Show the lines below that contain the string "Adhesive".

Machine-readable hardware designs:
• • •
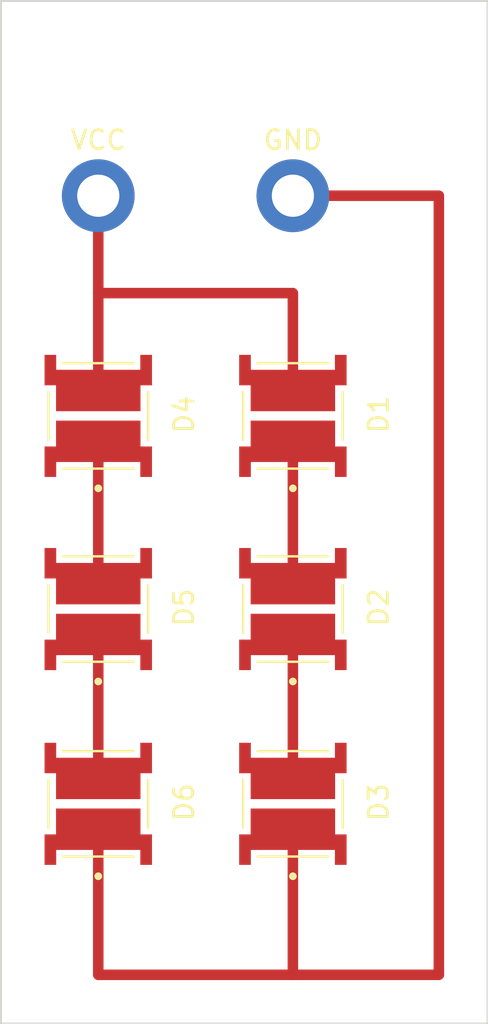
<source format=kicad_pcb>
(kicad_pcb (version 20221018) (generator pcbnew)

  (general
    (thickness 1.6)
  )

  (paper "A4")
  (layers
    (0 "F.Cu" signal)
    (31 "B.Cu" signal)
    (32 "B.Adhes" user "B.Adhesive")
    (33 "F.Adhes" user "F.Adhesive")
    (34 "B.Paste" user)
    (35 "F.Paste" user)
    (36 "B.SilkS" user "B.Silkscreen")
    (37 "F.SilkS" user "F.Silkscreen")
    (38 "B.Mask" user)
    (39 "F.Mask" user)
    (40 "Dwgs.User" user "User.Drawings")
    (41 "Cmts.User" user "User.Comments")
    (42 "Eco1.User" user "User.Eco1")
    (43 "Eco2.User" user "User.Eco2")
    (44 "Edge.Cuts" user)
    (45 "Margin" user)
    (46 "B.CrtYd" user "B.Courtyard")
    (47 "F.CrtYd" user "F.Courtyard")
    (48 "B.Fab" user)
    (49 "F.Fab" user)
    (50 "User.1" user)
    (51 "User.2" user)
    (52 "User.3" user)
    (53 "User.4" user)
    (54 "User.5" user)
    (55 "User.6" user)
    (56 "User.7" user)
    (57 "User.8" user)
    (58 "User.9" user)
  )

  (setup
    (stackup
      (layer "F.SilkS" (type "Top Silk Screen"))
      (layer "F.Paste" (type "Top Solder Paste"))
      (layer "F.Mask" (type "Top Solder Mask") (thickness 0.01))
      (layer "F.Cu" (type "copper") (thickness 0.035))
      (layer "dielectric 1" (type "core") (thickness 1.51) (material "FR4") (epsilon_r 4.5) (loss_tangent 0.02))
      (layer "B.Cu" (type "copper") (thickness 0.035))
      (layer "B.Mask" (type "Bottom Solder Mask") (thickness 0.01))
      (layer "B.Paste" (type "Bottom Solder Paste"))
      (layer "B.SilkS" (type "Bottom Silk Screen"))
      (copper_finish "None")
      (dielectric_constraints no)
    )
    (pad_to_mask_clearance 0)
    (pcbplotparams
      (layerselection 0x00010fc_ffffffff)
      (plot_on_all_layers_selection 0x0000000_00000000)
      (disableapertmacros false)
      (usegerberextensions false)
      (usegerberattributes true)
      (usegerberadvancedattributes true)
      (creategerberjobfile true)
      (dashed_line_dash_ratio 12.000000)
      (dashed_line_gap_ratio 3.000000)
      (svgprecision 4)
      (plotframeref false)
      (viasonmask false)
      (mode 1)
      (useauxorigin false)
      (hpglpennumber 1)
      (hpglpenspeed 20)
      (hpglpendiameter 15.000000)
      (dxfpolygonmode true)
      (dxfimperialunits true)
      (dxfusepcbnewfont true)
      (psnegative false)
      (psa4output false)
      (plotreference true)
      (plotvalue true)
      (plotinvisibletext false)
      (sketchpadsonfab false)
      (subtractmaskfromsilk false)
      (outputformat 1)
      (mirror false)
      (drillshape 1)
      (scaleselection 1)
      (outputdirectory "")
    )
  )

  (net 0 "")
  (net 1 "Net-(D1-PadC)")
  (net 2 "Net-(D2-PadC)")
  (net 3 "Net-(D4-PadC)")
  (net 4 "Net-(D5-PadC)")
  (net 5 "Net-(D1-PadA)")
  (net 6 "Net-(D3-PadC)")

  (footprint "MP-5050-250R-40-70:LED_MP-5050-250R-40-70" (layer "F.Cu") (at 129.54 85.06 -90))

  (footprint "MountingHole:MountingHole_2.2mm_M2_DIN965_Pad" (layer "F.Cu") (at 129.54 53.34))

  (footprint "MountingHole:MountingHole_2.2mm_M2_DIN965_Pad" (layer "F.Cu") (at 139.7 53.34))

  (footprint "MP-5050-250R-40-70:LED_MP-5050-250R-40-70" (layer "F.Cu") (at 129.54 64.825 -90))

  (footprint "MP-5050-250R-40-70:LED_MP-5050-250R-40-70" (layer "F.Cu") (at 139.7 74.9 -90))

  (footprint "MP-5050-250R-40-70:LED_MP-5050-250R-40-70" (layer "F.Cu") (at 139.7 85.06 -90))

  (footprint "MP-5050-250R-40-70:LED_MP-5050-250R-40-70" (layer "F.Cu") (at 129.54 74.9 -90))

  (footprint "MP-5050-250R-40-70:LED_MP-5050-250R-40-70" (layer "F.Cu") (at 139.7 64.825 -90))

  (gr_rect (start 124.46 43.18) (end 149.86 96.52)
    (stroke (width 0.1) (type default)) (fill none) (layer "Edge.Cuts") (tstamp 22edf25f-d9a2-4db4-9512-a81197afc8a4))

  (segment (start 139.7 66.125) (end 139.7 73.575) (width 0.55) (layer "F.Cu") (net 1) (tstamp e1ef650d-855b-43d6-950c-c8f3a7771724))
  (segment (start 139.7 76.2) (end 139.7 83.735) (width 0.55) (layer "F.Cu") (net 2) (tstamp 47603d94-f7ec-4c44-9a06-a46ddea01aac))
  (segment (start 129.54 66.125) (end 129.54 73.575) (width 0.55) (layer "F.Cu") (net 3) (tstamp 4c1cfaf4-7630-4e24-bf9b-407b9240547a))
  (segment (start 129.54 76.2) (end 129.54 83.735) (width 0.55) (layer "F.Cu") (net 4) (tstamp 9e58702d-f6b0-4e99-8172-037c8c4a302e))
  (segment (start 129.54 58.42) (end 139.7 58.42) (width 0.55) (layer "F.Cu") (net 5) (tstamp 2233ad1b-7ac8-4810-b472-b9e520f1b5fa))
  (segment (start 139.7 58.42) (end 139.7 63.5) (width 0.55) (layer "F.Cu") (net 5) (tstamp 9531d90e-1b04-415f-ba79-549de1fa8c49))
  (segment (start 129.54 53.34) (end 129.54 58.42) (width 0.55) (layer "F.Cu") (net 5) (tstamp a222f37a-551a-4e96-8825-50c24bd3c756))
  (segment (start 129.54 58.42) (end 129.54 63.5) (width 0.55) (layer "F.Cu") (net 5) (tstamp cbeee0c5-3eb6-43b4-b1f0-0ce5182cbc3a))
  (segment (start 147.32 93.98) (end 147.32 53.34) (width 0.55) (layer "F.Cu") (net 6) (tstamp 189a8388-070e-4890-9f3e-7c273251bc72))
  (segment (start 147.32 53.34) (end 139.7 53.34) (width 0.55) (layer "F.Cu") (net 6) (tstamp 3125e907-52c0-4e0e-856d-d10390f85cfb))
  (segment (start 129.54 93.98) (end 139.7 93.98) (width 0.55) (layer "F.Cu") (net 6) (tstamp 4647aeed-bef3-4732-ad4b-74a22ca30c55))
  (segment (start 129.54 86.36) (end 129.54 93.98) (width 0.55) (layer "F.Cu") (net 6) (tstamp a159d705-65b2-480b-a9d3-cf0910e0b28e))
  (segment (start 139.7 93.98) (end 147.32 93.98) (width 0.55) (layer "F.Cu") (net 6) (tstamp b95a1a74-d43e-4a6f-ad47-11b9f53bff31))
  (segment (start 139.7 93.98) (end 139.7 86.36) (width 0.55) (layer "F.Cu") (net 6) (tstamp bd80bca3-5664-4c80-b5d6-72653745dd46))

)

</source>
• • •
*Reply to the task*.
    (32 "B.Adhes" user "B.Adhesive")
    (33 "F.Adhes" user "F.Adhesive")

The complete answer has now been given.